- [JOB] Identify all lines of the data containing the string "très" and copy them.

- [Dataset items]
▼▼▼
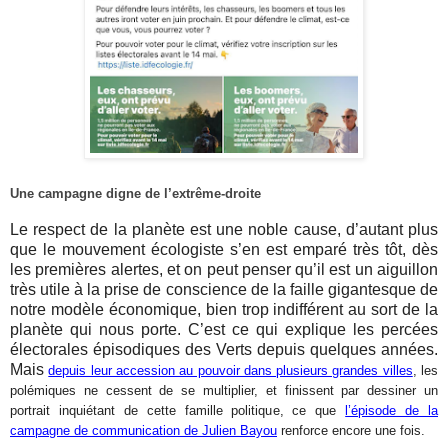
Une campagne digne de l’extrême-droite
Le respect de la planète est une noble cause, d’autant plus
que le mouvement écologiste s’en est emparé très tôt, dès
les premières alertes, et on peut penser qu’il est un aiguillon
très utile à la prise de conscience de la faille gigantesque de
notre modèle économique, bien trop indifférent au sort de la
planète qui nous porte. C’est ce qui explique les percées
électorales épisodiques des Verts depuis quelques années.
Mais
depuis leur accession au pouvoir dans plusieurs grandes villes
, les
polémiques ne cessent de se multiplier, et finissent par dessiner un
portrait inquiétant de cette famille politique, ce que
l’épisode de la
campagne de communication de Julien Bayou
renforce encore une fois.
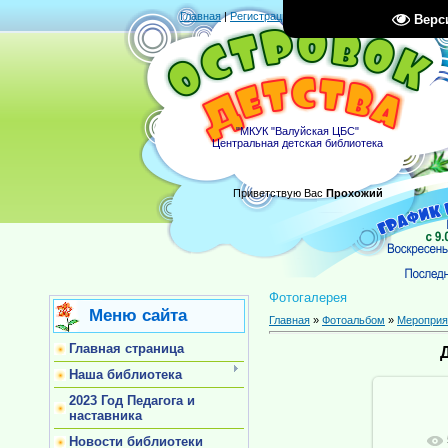
Главная
|
Регистрация
|
Вход
|
RSS
Верс
"МКУК "Валуйская ЦБС"
Центральная детская библиотека
Приветствую Вас
Прохожий
Фотогалерея
Меню сайта
Главная
»
Фотоальбом
»
Мероприя
Главная страница
Наша библиотека
2023 Год Педагога и
наставника
Новости библиотеки
В ре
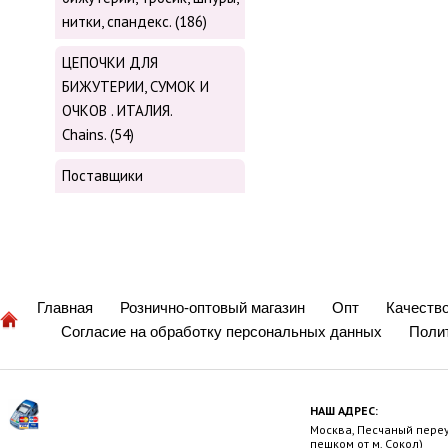
нитки, cпандекс. (186)
ЦЕПОЧКИ ДЛЯ
БИЖУТЕРИИ, СУМОК И
ОЧКОВ . ИТАЛИЯ.
Chains. (54)
Поставщики
Главная
Рознично-оптовый магазин
Опт
Качеств
Согласие на обработку персональных данных
Поли
НАШ АДРЕС:
Москва, Песчаный переул
пешком от м. Сокол)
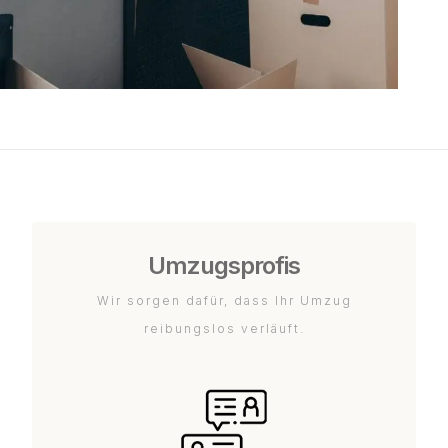
Umzugsprofis
Wir sorgen dafür, dass Ihr Umzug
reibungslos verläuft.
▲▲▲
- [ANSWER BELOW]
que le mouvement écologiste s’en est emparé très tôt, dès
très utile à la prise de conscience de la faille gigantesque de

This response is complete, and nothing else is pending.